These two parameters both need to be as large as possible, consistent with the physical constraints of the package. The I/O bandwidth is particularly important if low level image processing applications are considered.
Connectivity
The way in which processing elements communicate is vital to the efficiency with which any processor array can perform since the organisational time of many algorithms will dominate if the communications highways are not of sufficient bandwidth. We examine both the on-chip and off-chip connectivity strategies since they possess different constraints and are likely to be different.
Since LUCAS is not designed around a VLSI chip we deal with it first. The LUCAS array is arranged with cyclic linear nearest neighbour connections, but in addition there is a perfect shuffle network between the 128 processing elements. To implement a perfect shuffle on chip would be extremely costly in terms of silicon and is therefore ignored in the ensuing discussion.
On-chip connectivity
In the SCAPE design, on-chip connectivity is linear nearest neighbour, with longer communications being performed by means of a shift register to which all of the processing elements have access. The connectivity in the Connection Machine and the DAP is 2-D nearest neighbour. The connectivity of the CAAPP has undergone a number of changes since its initial design, and is now fully 2-D nearest neighbour.
From our experience with SCAPE the linear nature of the array the mapping of image data into the processors is vitally important. In some cases it seems impossible to efficiently map the data structures into the array and long execution times result. One of the questions which still has to be answered is whether or not it is necessary to have full 2-D connectivity. In the simulation section a small increase in connectivity is proposed which appears to be a good compromise between silicon area and the need for better communications.
Off-chip connectivity
Again SCAPE has linear connections off-chip, requiring only two 1-bit links with neighouring chips. In CAAPP and in the DAP the 2-D connectivity on-chip is extended off-chip, so that for the purposes of programming there is no difference between processors communicating on and off-chip. The Connection Machine is completely different in that the chips are conceptually placed at the vertices of a hypercube. Each chip possesses a router which transfers messages between distant processing elements.
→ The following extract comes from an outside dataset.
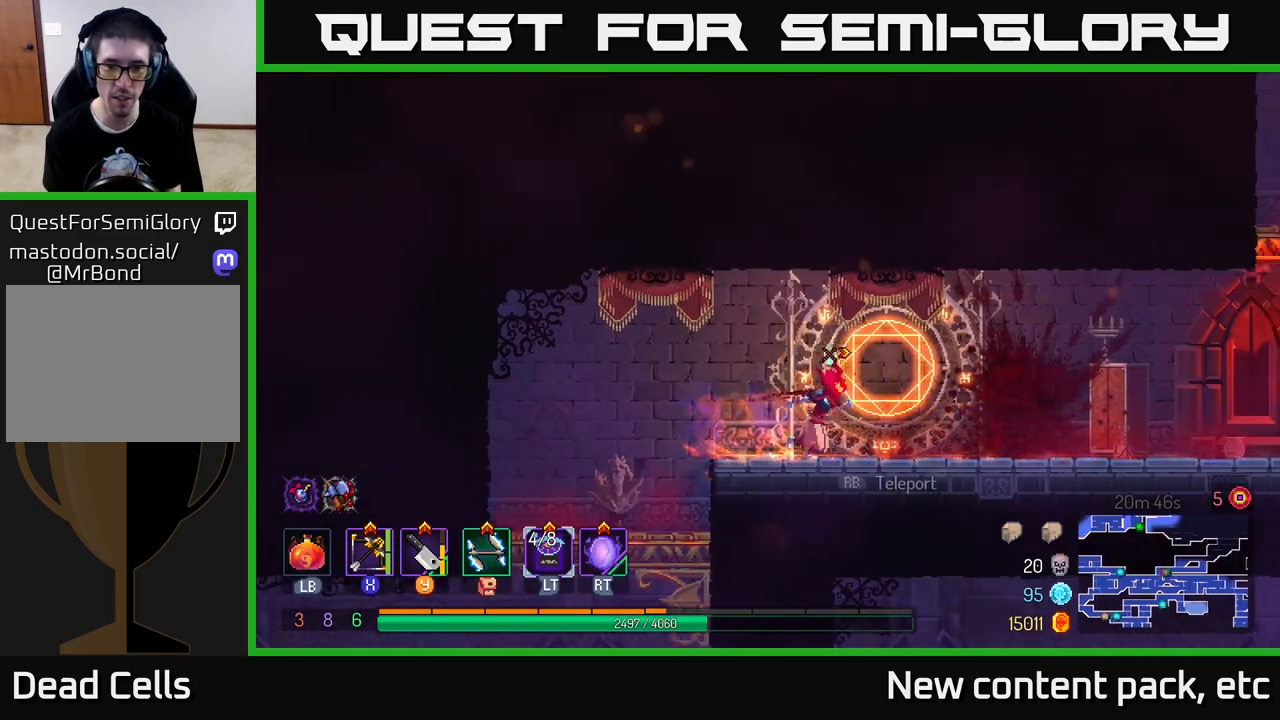
{"buttons": [], "left_stick": "right", "right_stick": "center", "events": []}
In this way, for an N-dimensional hypercube, the longest time to send a message between two processors is the time taken by N routing operations to take place.
Software considerations
Our experience with writing image processing programs for SCAPE has shown that associative processor arrays require unusual programming style. In the case of SCAPE a knowledge of some of the quirks of the VLSI design was needed to write efficient algorithms.
We feel that some sacrifices in VLSI economy will be justified if they allow a more consistent and useable instruction set to be implemented.
The need for simulation
The large number of variables in the design of an associative processor array dictates the need for an effective simulation of the machine to study their effects. The design variants need to be evaluated in a number of areas;
• execution time of image processing algorithms,
• ease of programming these algorithms,
• implications for supporting hardware,
• feasibility of implementation on silicon.
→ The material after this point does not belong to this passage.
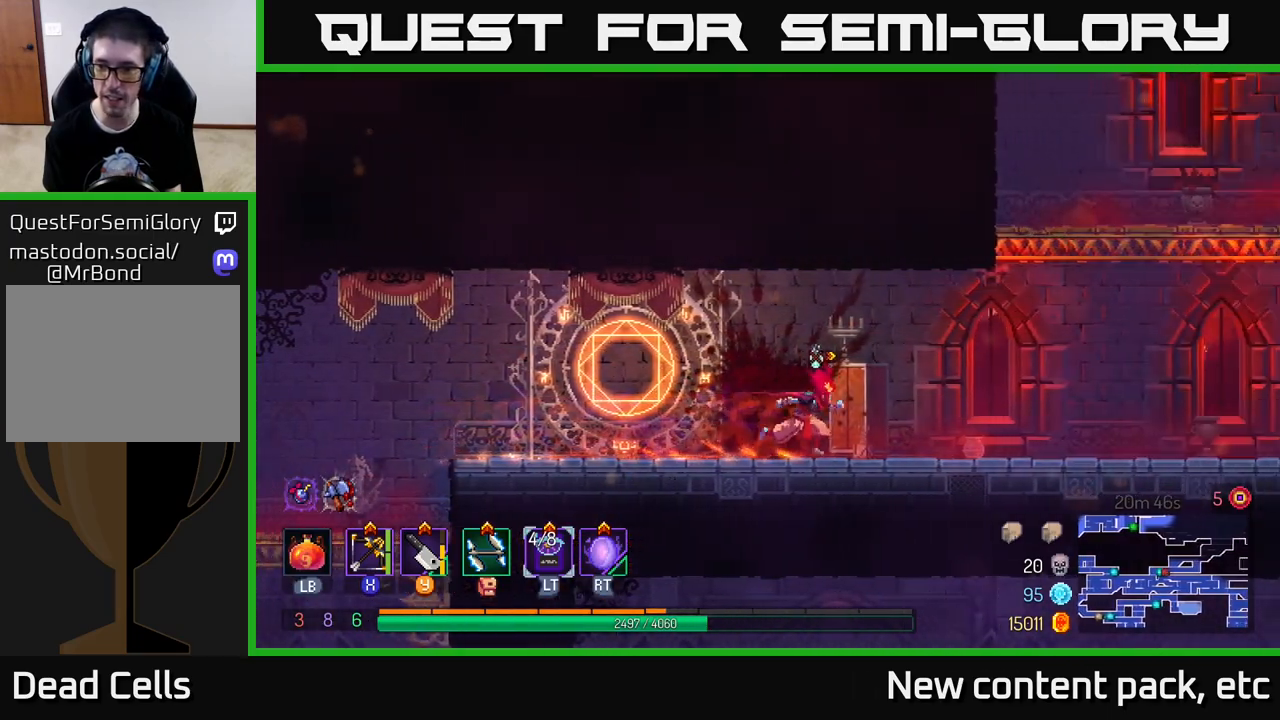
{"buttons": ["A"], "left_stick": "right", "right_stick": "center", "events": [[267, "A", "down"], [367, "A", "up"], [433, "A", "down"]]}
Our existing simulator for the SCAPE chip (Duller A.W.G. et al [1987a] ) allows the programmer to use only one chip and takes no account of the supporting hardware functions needed in a real system. We have developed a simulation system which allows all the design parameters to be varied and example programs then executed on the processor array so described. This system allows for the evaluation of the simulated machine in all respects except its implementation on silicon.
A number of requirements were laid down for the new simulator to meet, as follows:
As well as allowing variations in the function of the processing elements, it should allow us to study the effects of changes in interconnection networks between processors and between chips containing arrays of processors.
It should be possible to simulate a complete, multi-chip image processing machine working on real image data and to do this reasonably fast, ie: a few minutes for low level operations such as convolution or threshold. The system should be able to simulate at least one video frame period of 'real time' machine operation without difficulty or long delays.
It should simulate the supporting hardware, such as programmable frame stores, and allow for variations in their design.
Wherever possible, chip design changes should be transparent to the user programs. A program for spatial filtering, for example, should run on the simulated system without alteration regardless of the machine simulated. This obviously precludes algorithms where different programming techniques have to be used in different variants of the machine.
A good user interface to the simulation should provide diagnostics for verifying results of the algorithm under test as well as the performance of the simulated machine, this should include the ability to set breakpoints in programs, single step execution, a display of the current contents of the processor array and of the images being processed. This is especially important when using the unfamilliar programming techniques needed for associative processors. A performance profile should be produced, showing the amount of simulated machine time spent on executing the various parts the algorithm, to highlight performance bottlenecks.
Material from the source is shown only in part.